Many companies have launched sustainability and corporate social responsibility programs. But unless there are major changes in how corporate boards operate, such programs are likely to make only temporary progress.
Sustainability is an increasingly important business issue. There is a growing recognition that the long-term viability of corporations depends on how they impact the environment and society. In response, many companies have initiated sustainability and corporate social responsibility programs. Some of these programs represent good first steps toward improving the impact of their organizations on the environment and society. However, they are not enough.
For organizations to perform well financially, socially and environmentally, they need more than just a program. They need a fundamental change in their goals and how they achieve them. Instead of a sustainability program, corporations need a DNA change that must begin at the top.

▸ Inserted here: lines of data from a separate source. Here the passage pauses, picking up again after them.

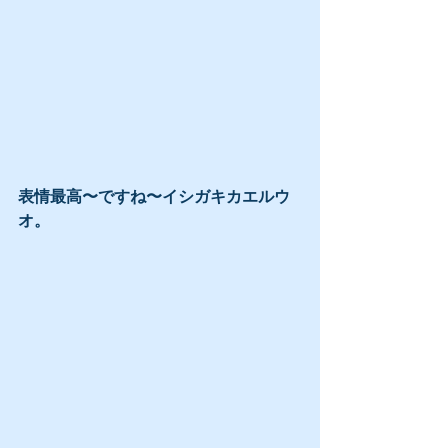
表情最高〜ですね〜イシガキカエルウ
オ。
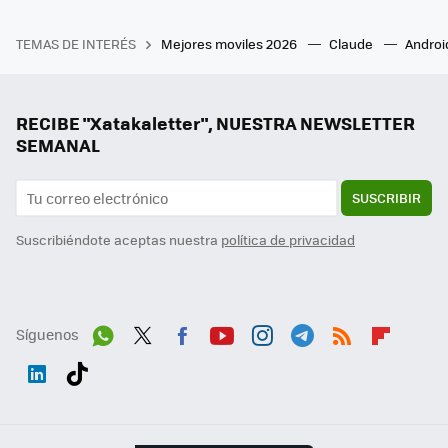
TEMAS DE INTERÉS
Mejores moviles 2026
Claude
Androi
RECIBE "Xatakaletter", NUESTRA NEWSLETTER
SEMANAL
SUSCRIBIR
Suscribiéndote aceptas nuestra
política de privacidad
Síguenos
Wh
Twit
Fac
You
Inst
Tele
RSS
Flip
ats
ter
ebo
tub
agr
gra
boa
Link
Tikt
App
ok
e
am
m
rd
edI
ok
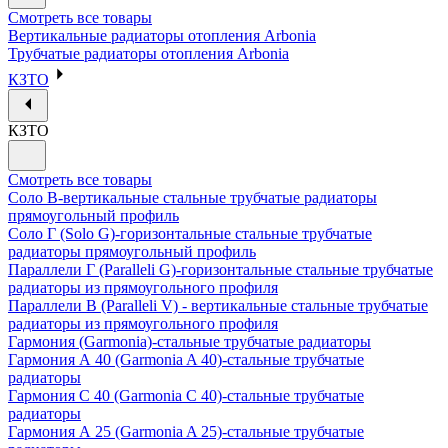
Смотреть все товары
Вертикальные радиаторы отопления Arbonia
Трубчатые радиаторы отопления Arbonia
КЗТО
КЗТО
Смотреть все товары
Соло В-вертикальные стальные трубчатые радиаторы
прямоугольный профиль
Соло Г (Solo G)-горизонтальные стальные трубчатые
радиаторы прямоугольный профиль
Параллели Г (Paralleli G)-горизонтальные стальные трубчатые
радиаторы из прямоугольного профиля
Параллели В (Paralleli V) - вертикальные стальные трубчатые
радиаторы из прямоугольного профиля
Гармония (Garmonia)-стальные трубчатые радиаторы
Гармония А 40 (Garmonia A 40)-стальные трубчатые
радиаторы
Гармония С 40 (Garmonia C 40)-стальные трубчатые
радиаторы
Гармония А 25 (Garmonia A 25)-стальные трубчатые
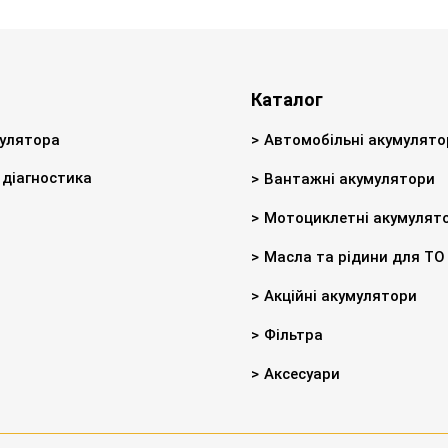
Каталог
улятора
Автомобільні акумулято
діагностика
Вантажні акумулятори
Мотоциклетні акумулят
Масла та рідини для ТО
Акційні акумулятори
Фільтра
Аксесуари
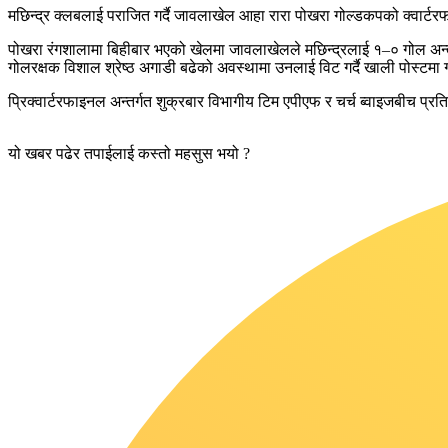
मछिन्द्र क्लबलाई पराजित गर्दै जावलाखेल आहा रारा पोखरा गोल्डकपको क्वार्ट
पोखरा रंगशालामा बिहीबार भएको खेलमा जावलाखेलले मछिन्द्रलाई १–० गोल अन
गोलरक्षक विशाल श्रेष्ठ अगाडी बढेको अवस्थामा उनलाई विट गर्दै खाली पोस्टमा 
प्रिक्वार्टरफाइनल अन्तर्गत शुक्रबार विभागीय टिम एपीएफ र चर्च ब्वाइजबीच प्रति
यो खबर पढेर तपाईलाई कस्तो महसुस भयो ?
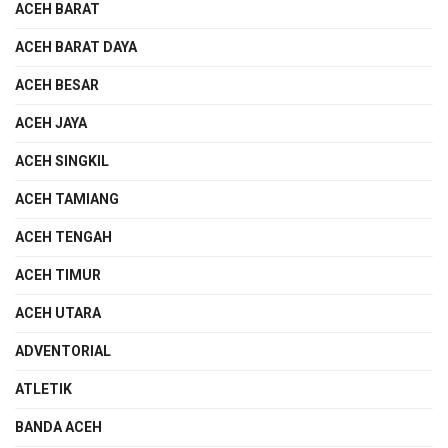
ACEH BARAT
ACEH BARAT DAYA
ACEH BESAR
ACEH JAYA
ACEH SINGKIL
ACEH TAMIANG
ACEH TENGAH
ACEH TIMUR
ACEH UTARA
ADVENTORIAL
ATLETIK
BANDA ACEH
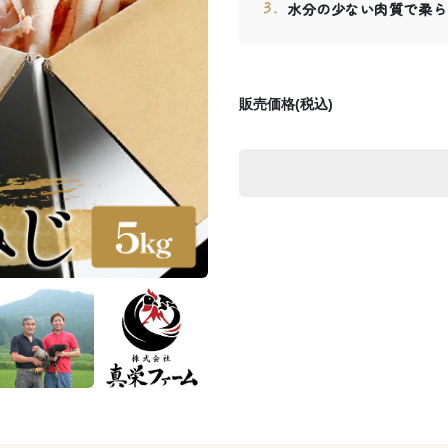
水分の少ない肉質で柔ら
販売価格(税込)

Research on organization change programs shows that the initial gains they produce rarely survive unless they address the standard operating procedures of companies from top to bottom. In the case of creating a corporation that performs well socially, environmentally and financially, there is every reason to believe that this can be accomplished only if major changes occur in how corporate boards are structured and operated. Major change in the performance results that organizations achieve can only come about when leadership at the very top of an organization changes its performance goals. This requires action by the corporate board and by the senior executives of the company.
Unfortunately, most boards today are not able to provide the kind of leadership that is needed to move major corporations toward sustainable effectiveness. Instead, many corporate boards are designed, staffed and function in ways that are intended to “maximize shareholder value” — a goal that is singularly financial. As a result, when it comes to issues of corporate social responsibility and sustainability, boards are “OK” with programs, grants and projects that add to the bottom line. They are also “OK” with low-cost social and charitable programs that improve the corporation’s image. What they are not OK with or knowledgeable about is how to manage, organize and hold their organizations accountable for performance that is targeted at optimizing a combination of financial, social and environmental outcomes.